> **WHAT NEEDS TO BE DONE**:
The copy must match the data word for word and contain no pictures.
* * *
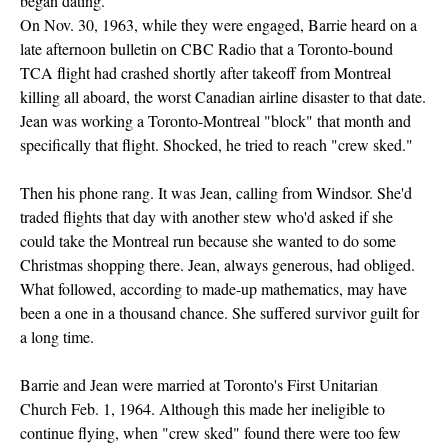
began dating.
On Nov. 30, 1963, while they were engaged, Barrie heard on a
late afternoon bulletin on CBC Radio that a Toronto-bound
TCA flight had crashed shortly after takeoff from Montreal
killing all aboard, the worst Canadian airline disaster to that date.
Jean was working a Toronto-Montreal "block" that month and
specifically that flight. Shocked, he tried to reach "crew sked."
Then his phone rang. It was Jean, calling from Windsor. She'd
traded flights that day with another stew who'd asked if she
could take the Montreal run because she wanted to do some
Christmas shopping there. Jean, always generous, had obliged.
What followed, according to made-up mathematics, may have
been a one in a thousand chance. She suffered survivor guilt for
a long time.
Barrie and Jean were married at Toronto's First Unitarian
Church Feb. 1, 1964. Although this made her ineligible to
continue flying, when "crew sked" found there were too few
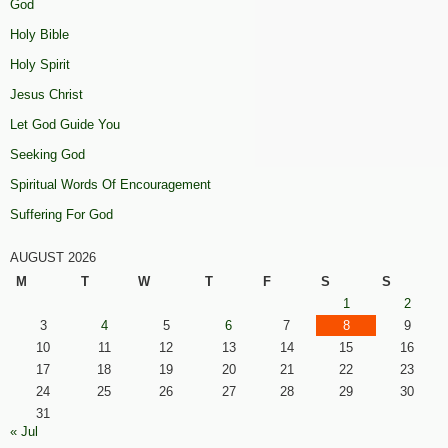
God
Holy Bible
Holy Spirit
Jesus Christ
Let God Guide You
Seeking God
Spiritual Words Of Encouragement
Suffering For God
AUGUST 2026
M
T
W
T
F
S
S
1
2
3
4
5
6
7
8
9
10
11
12
13
14
15
16
17
18
19
20
21
22
23
24
25
26
27
28
29
30
31
« Jul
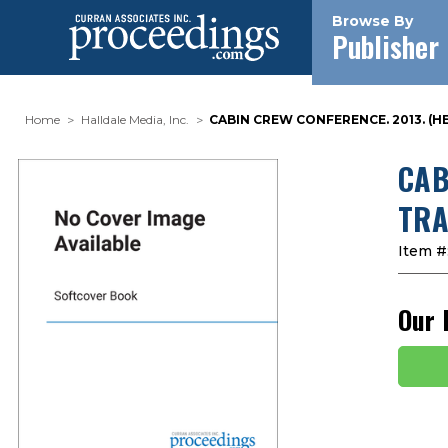
Browse By
Publisher
Home
Halldale Media, Inc.
CABIN CREW CONFERENCE. 2013. (
CAB
TRA
Item #
Our 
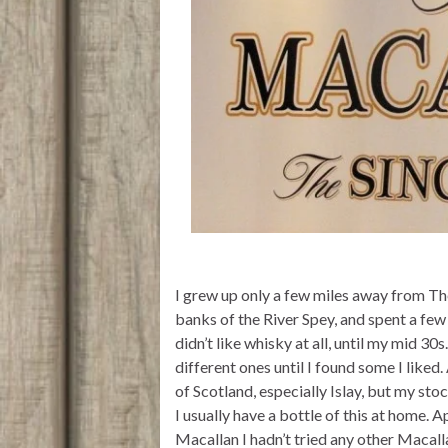
I grew up only a few miles away from The
banks of the River Spey, and spent a few 
didn’t like whisky at all, until my mid 30
different ones until I found some I liked
of Scotland, especially Islay, but my st
I usually have a bottle of this at home. 
Macallan I hadn’t tried any other Macal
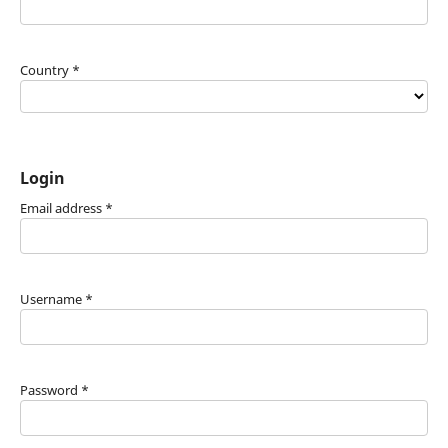
Country
*
Login
Email address
*
Username
*
Password
*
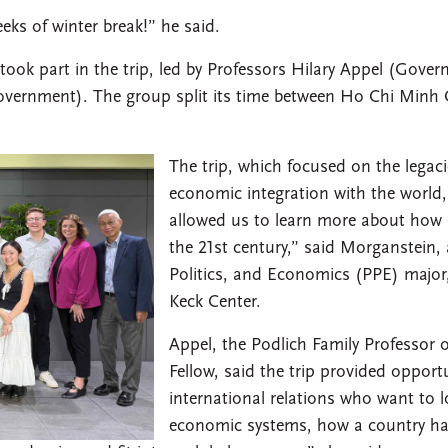
eks of winter break!” he said.
ok part in the trip, led by Professors Hilary Appel (Gove
Government). The group split its time between Ho Chi Minh
The trip, which focused on the legaci
economic integration with the world,
allowed us to learn more about how i
the 21st century,” said Morganstein,
Politics, and Economics (PPE) major
Keck Center.
Appel, the Podlich Family Professor
Fellow, said the trip provided opportu
international relations who want to lo
economic systems, how a country has 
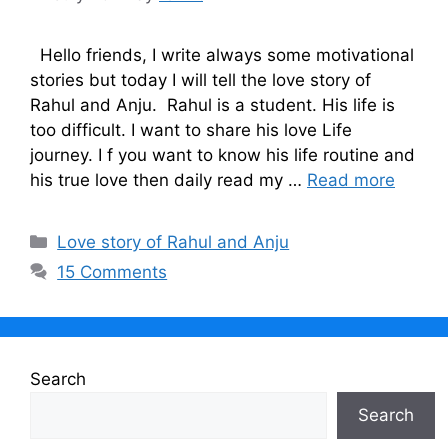
Hello friends, I write always some motivational
stories but today I will tell the love story of
Rahul and Anju. Rahul is a student. His life is
too difficult. I want to share his love Life
journey. I f you want to know his life routine and
his true love then daily read my …
Read more
Categories
Love story of Rahul and Anju
15 Comments
Search
Search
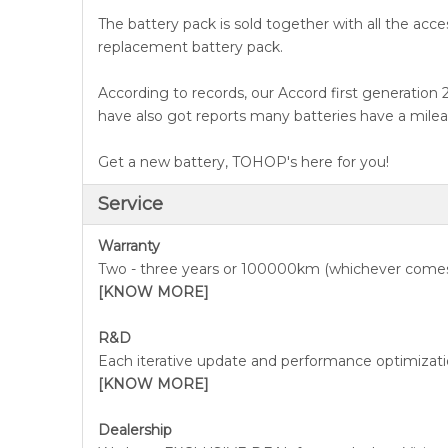
The battery pack is sold together with all the acce
replacement battery pack.
According to records, our Accord first generation
have also got reports many batteries have a milea
Get a new battery, TOHOP's here for you!
Service
Warranty
Two - three years or 100000km (whichever comes
[KNOW MORE]
R&D
Each iterative update and performance optimizatio
[KNOW MORE]
Dealership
* * *
> **SOLUTION**:
began dating.
On Nov. 30, 1963, while they were engaged, Barrie heard on a
late afternoon bulletin on CBC Radio that a Toronto-bound
TCA flight had crashed shortly after takeoff from Montreal
killing all aboard, the worst Canadian airline disaster to that date.
Jean was working a Toronto-Montreal "block" that month and
specifically that flight. Shocked, he tried to reach "crew sked."
Then his phone rang. It was Jean, calling from Windsor. She'd
traded flights that day with another stew who'd asked if she
could take the Montreal run because she wanted to do some
Christmas shopping there. Jean, always generous, had obliged.
What followed, according to made-up mathematics, may have
been a one in a thousand chance. She suffered survivor guilt for
a long time.
Barrie and Jean were married at Toronto's First Unitarian
Church Feb. 1, 1964. Although this made her ineligible to
continue flying, when "crew sked" found there were too few
God
Holy Bible
Holy Spirit
Jesus Christ
Let God Guide You
Seeking God
Spiritual Words Of Encouragement
Suffering For God
AUGUST 2026
M
T
W
T
F
S
S
1
2
3
4
5
6
7
8
9
10
11
12
13
14
15
16
17
18
19
20
21
22
23
24
25
26
27
28
29
30
31
« Jul
Browse By
Publisher
Home
Halldale Media, Inc.
CABIN CREW CONFERENCE. 2013. (
CAB
TRA
Item #
Our 
I grew up only a few miles away from The
banks of the River Spey, and spent a few 
didn’t like whisky at all, until my mid 30
different ones until I found some I liked
of Scotland, especially Islay, but my st
I usually have a bottle of this at home. 
Macallan I hadn’t tried any other Macal
Country
*
Login
Email address
*
Username
*
Password
*
eks of winter break!” he said.
ok part in the trip, led by Professors Hilary Appel (Gove
Government). The group split its time between Ho Chi Minh
The trip, which focused on the legaci
economic integration with the world,
allowed us to learn more about how i
the 21st century,” said Morganstein,
Politics, and Economics (PPE) major
Keck Center.
Appel, the Podlich Family Professor
Fellow, said the trip provided opportu
international relations who want to lo
economic systems, how a country has 
Hello friends, I write always some motivational
stories but today I will tell the love story of
Rahul and Anju. Rahul is a student. His life is
too difficult. I want to share his love Life
journey. I f you want to know his life routine and
his true love then daily read my …
Read more
Categories
Love story of Rahul and Anju
15 Comments
Search
Search
The battery pack is sold together with all the acce
replacement battery pack.
According to records, our Accord first generation
have also got reports many batteries have a milea
Get a new battery, TOHOP's here for you!
Service
Warranty
Two - three years or 100000km (whichever comes
[KNOW MORE]
R&D
Each iterative update and performance optimizatio
[KNOW MORE]
Dealership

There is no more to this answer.